Exclude all images and print the entries below exactly.

Top of Data provided

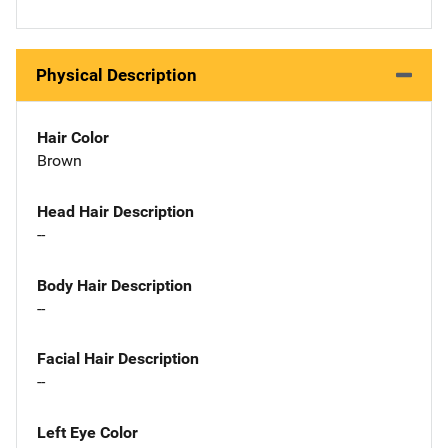
Physical Description
Hair Color
Brown
Head Hair Description
--
Body Hair Description
--
Facial Hair Description
--
Left Eye Color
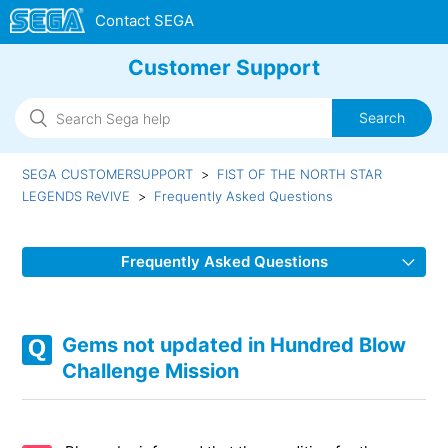
Customer Support
SEGA CUSTOMERSUPPORT
FIST OF THE NORTH STAR
LEGENDS ReVIVE
Frequently Asked Questions
Frequently Asked Questions
Method for obtaining Hundred Blow Challenge Vouchers
Gems not updated in Hundred Blow
In-game animation lags/In-game display issue/Connection
Challenge Mission
errors
Unable to Update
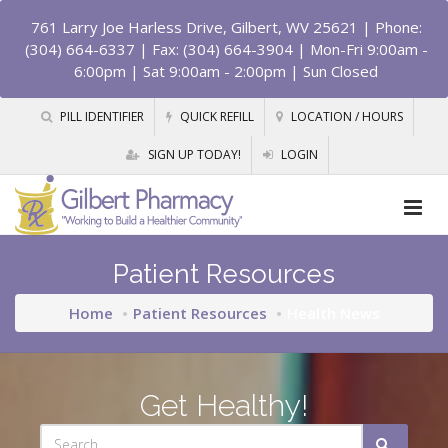
761 Larry Joe Harless Drive, Gilbert, WV 25621
| Phone:
(304) 664-6337 | Fax: (304) 664-3904 | Mon-Fri 9:00am -
6:00pm | Sat 9:00am - 2:00pm | Sun Closed
PILL IDENTIFIER
QUICK REFILL
LOCATION / HOURS
SIGN UP TODAY!
LOGIN
Patient Resources
Home
Patient Resources
Health News
Get Healthy!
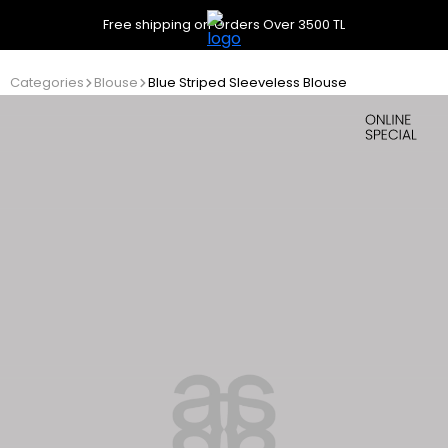
Free shipping on Orders Over 3500 TL
Categories
Blouse
Blue Striped Sleeveless Blouse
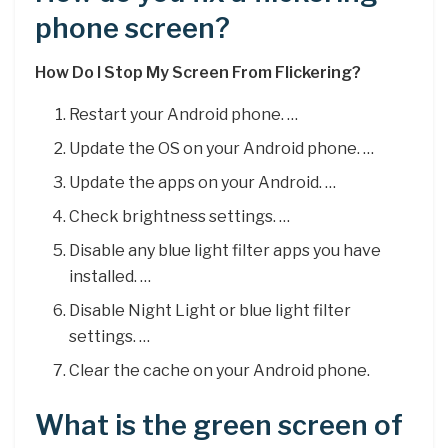
phone screen?
How Do I Stop My Screen From Flickering?
Restart your Android phone. …
Update the OS on your Android phone. …
Update the apps on your Android. …
Check brightness settings. …
Disable any blue light filter apps you have
installed. …
Disable Night Light or blue light filter
settings. …
Clear the cache on your Android phone.
What is the green screen of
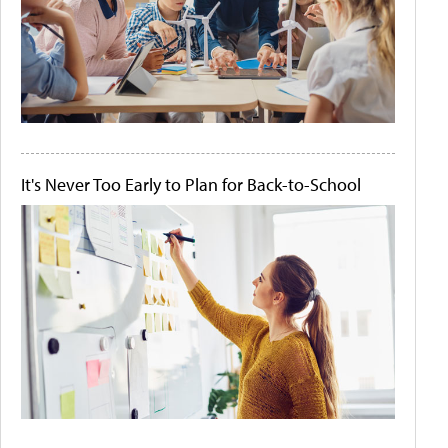
It's Never Too Early to Plan for Back-to-School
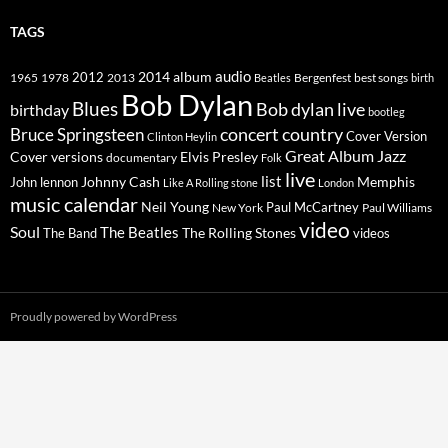
TAGS
2014
album
audio
1965
1978
2012
2013
best songs
Beatles
Bergenfest
birth
Bob Dylan
Blues
Bob dylan live
birthday
bootleg
concert
Bruce Springsteen
country
Cover Version
Clinton Heylin
Great Album
Jazz
Elvis Presley
Cover versions
documentary
Folk
live
list
Johnny Cash
Memphis
John lennon
Like A Rolling stone
London
music calendar
Neil Young
Paul McCartney
New York
Paul Williams
video
Soul
The Beatles
The Rolling Stones
The Band
videos
Proudly powered by WordPress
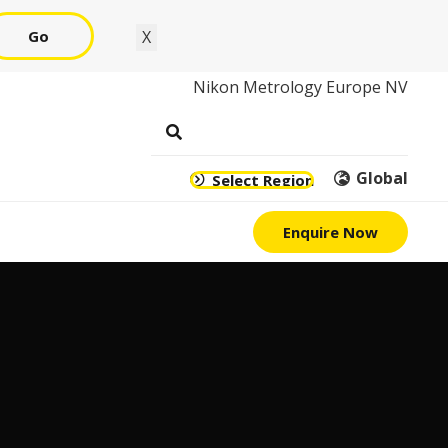
Go
X
Nikon Metrology Europe NV
Global
Select Region
Enquire Now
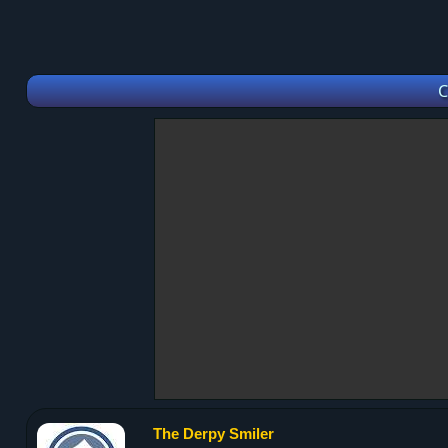
C
The Derpy Smiler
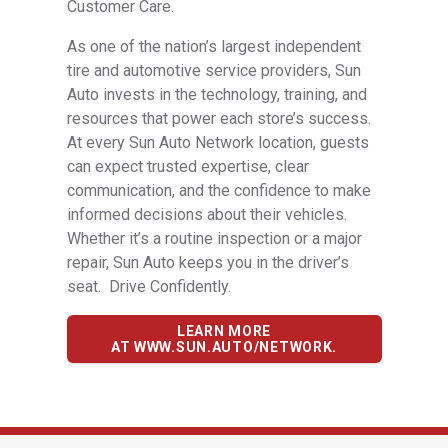
Customer Care.
As one of the nation’s largest independent
tire and automotive service providers, Sun
Auto invests in the technology, training, and
resources that power each store’s success.
At every Sun Auto Network location, guests
can expect trusted expertise, clear
communication, and the confidence to make
informed decisions about their vehicles.
Whether it’s a routine inspection or a major
repair, Sun Auto keeps you in the driver’s
seat. Drive Confidently.
LEARN MORE
AT WWW.SUN.AUTO/NETWORK.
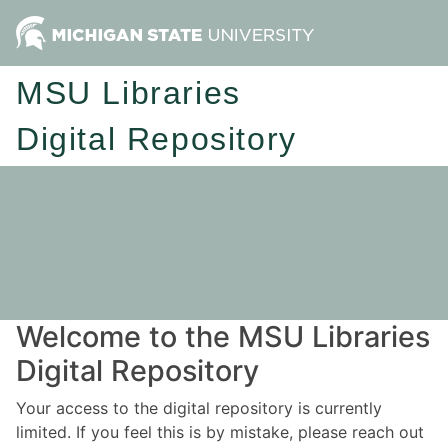
MSU Libraries
Digital Repository
Welcome to the MSU Libraries
Digital Repository
Your access to the digital repository is currently
limited. If you feel this is by mistake, please reach out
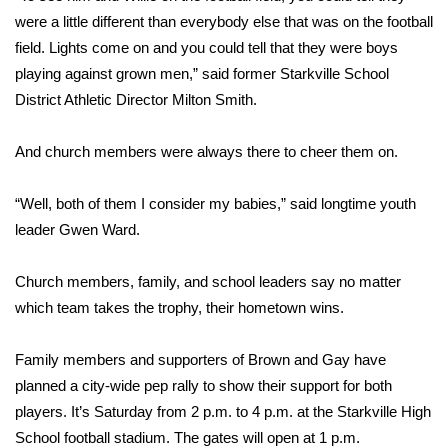
were a little different than everybody else that was on the football
FOX 4 Winter Premieres Giveaway
field. Lights come on and you could tell that they were boys
playing against grown men,” said former Starkville School
FOX 4 Premiere Week Giveaway
District Athletic Director Milton Smith.
Teacher of the Month
And church members were always there to cheer them on.
WCBI Contests – Rules, Privacy,
“Well, both of them I consider my babies,” said longtime youth
and Service
leader Gwen Ward.
FEATURES
Church members, family, and school leaders say no matter
Community
which team takes the trophy, their hometown wins.
Home and Garden 2026
Family members and supporters of Brown and Gay have
planned a city-wide pep rally to show their support for both
WCBI Cares
players. It’s Saturday from 2 p.m. to 4 p.m. at the Starkville High
School football stadium. The gates will open at 1 p.m.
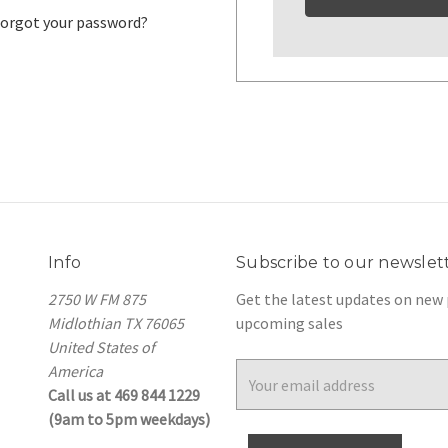
orgot your password?
Info
Subscribe to our newslet
2750 W FM 875
Get the latest updates on new
Midlothian TX 76065
upcoming sales
United States of
America
Email
Call us at 469 844 1229
Address
(9am to 5pm weekdays)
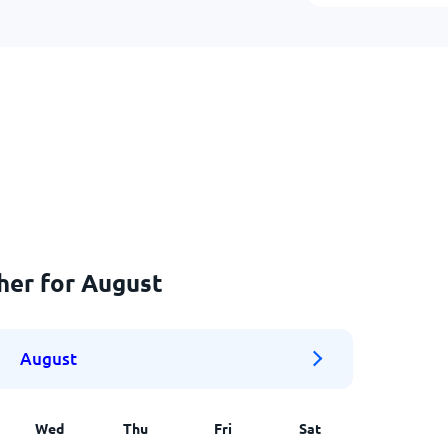
her for August
August
Wed
Thu
Fri
Sat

Bottom of Data provided

**Task solution**
Physical Description
Hair Color
Brown
Head Hair Description
--
Body Hair Description
--
Facial Hair Description
--
Left Eye Color
Customer Support
SEGA CUSTOMERSUPPORT
FIST OF THE NORTH STAR
LEGENDS ReVIVE
Frequently Asked Questions
Frequently Asked Questions
Method for obtaining Hundred Blow Challenge Vouchers
Gems not updated in Hundred Blow
In-game animation lags/In-game display issue/Connection
Challenge Mission
errors
Unable to Update
761 Larry Joe Harless Drive, Gilbert, WV 25621
| Phone:
(304) 664-6337 | Fax: (304) 664-3904 | Mon-Fri 9:00am -
6:00pm | Sat 9:00am - 2:00pm | Sun Closed
PILL IDENTIFIER
QUICK REFILL
LOCATION / HOURS
SIGN UP TODAY!
LOGIN
Patient Resources
Home
Patient Resources
Health News
Get Healthy!
Free shipping on Orders Over 3500 TL
Categories
Blouse
Blue Striped Sleeveless Blouse
phone screen?
How Do I Stop My Screen From Flickering?
Restart your Android phone. …
Update the OS on your Android phone. …
Update the apps on your Android. …
Check brightness settings. …
Disable any blue light filter apps you have
installed. …
Disable Night Light or blue light filter
settings. …
Clear the cache on your Android phone.
What is the green screen of
It's Never Too Early to Plan for Back-to-School
TAGS
2014
album
audio
1965
1978
2012
2013
best songs
Beatles
Bergenfest
birth
Bob Dylan
Blues
Bob dylan live
birthday
bootleg
concert
Bruce Springsteen
country
Cover Version
Clinton Heylin
Great Album
Jazz
Elvis Presley
Cover versions
documentary
Folk
live
list
Johnny Cash
Memphis
John lennon
Like A Rolling stone
London
music calendar
Neil Young
Paul McCartney
New York
Paul Williams
video
Soul
The Beatles
The Rolling Stones
The Band
videos
Proudly powered by WordPress
Go
X
Nikon Metrology Europe NV
Global
Select Region
Enquire Now
C
The Derpy Smiler
Customer Care.
As one of the nation’s largest independent
tire and automotive service providers, Sun
Auto invests in the technology, training, and
resources that power each store’s success.
At every Sun Auto Network location, guests
can expect trusted expertise, clear
communication, and the confidence to make
informed decisions about their vehicles.
Whether it’s a routine inspection or a major
repair, Sun Auto keeps you in the driver’s
seat. Drive Confidently.
LEARN MORE
AT WWW.SUN.AUTO/NETWORK.
MSU Libraries
Digital Repository
Welcome to the MSU Libraries
Digital Repository
Your access to the digital repository is currently
limited. If you feel this is by mistake, please reach out
were a little different than everybody else that was on the football
FOX 4 Winter Premieres Giveaway
field. Lights come on and you could tell that they were boys
playing against grown men,” said former Starkville School
FOX 4 Premiere Week Giveaway
District Athletic Director Milton Smith.
Teacher of the Month
And church members were always there to cheer them on.
WCBI Contests – Rules, Privacy,
“Well, both of them I consider my babies,” said longtime youth
and Service
leader Gwen Ward.
FEATURES
Church members, family, and school leaders say no matter
Community
which team takes the trophy, their hometown wins.
Home and Garden 2026
Family members and supporters of Brown and Gay have
planned a city-wide pep rally to show their support for both
WCBI Cares
players. It’s Saturday from 2 p.m. to 4 p.m. at the Starkville High
School football stadium. The gates will open at 1 p.m.
orgot your password?
Info
Subscribe to our newslet
2750 W FM 875
Get the latest updates on new
Midlothian TX 76065
upcoming sales
United States of
America
Email
Call us at 469 844 1229
Address
(9am to 5pm weekdays)
her for August
August
Wed
Thu
Fri
Sat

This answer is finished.